We honor the men, and more recently women, who have given their lives in our nation’s wars. In some cases, we can even say, “without hesitation.”
We do not only honor the fallen. We honor all those who have risked their lives in service to their country. Sometimes they have done so valiantly against well-armed foes. Sometimes they have done so less valiantly against ill-equipped and poorly trained young men impressed into unwanted military duty. And, indeed, sometimes they have done so in the perpetration of acts that resulted in the deaths of innocents, the destruction of their property, the maiming of their bodies, the scarring of their minds.
Nevertheless, when someone has served, that service lends them an indisputable aura: “This person is special. They have done something special. They have done something selfless. They have sacrificed.”
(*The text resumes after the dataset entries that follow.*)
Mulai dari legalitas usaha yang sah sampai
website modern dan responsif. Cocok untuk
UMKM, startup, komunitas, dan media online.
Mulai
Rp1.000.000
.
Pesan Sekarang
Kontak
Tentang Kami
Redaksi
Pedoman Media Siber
Such feelings, such values, seem ancient, if not timeless. The violence in which they have been willing to indulge, the violence to which they have been willing to expose themselves, open themselves, bestows upon them a privilege. This privilege is, on the one hand, bestowed as an expression of gratitude. It says, “Your willingness to risk your life in defense of my life, our way of life, our country, is something to be admired, applauded, and, yes, rewarded.”
But the privilege enjoyed by service men and women also reflects a fear. Its bestowal also says, “Your willingness to enact deliberate violence against others (soldiers, partisans, their supporters, their families, etc.), frightens and intimidates me.”
Whenever a veteran or an active-duty service man (or woman) asserts their privileged status as a sign of authority or to lend moral weight to their particular viewpoint (which may or may not be shared by others in the service), an unspoken threat echoes along with their words. It says, “I’m a trained killer. I have shown myself willing to kill and indifferent to death. Bear this in mind.”
Which is another way for me to say that, although I opposed the draft and compulsory military service in my youth, the creation of an essentially private army, rather than a public one, means that the privilege of which I speak belongs to an ever smaller subset of society.
Better it would be, in my humble opinion, if such privilege were distributed equally throughout society reflecting a shared burden adopted willing by all citizens. In such a case, actual acts of valor would truly distinguish individuals, rather than the fact of having chosen, for whatever reason, to serve.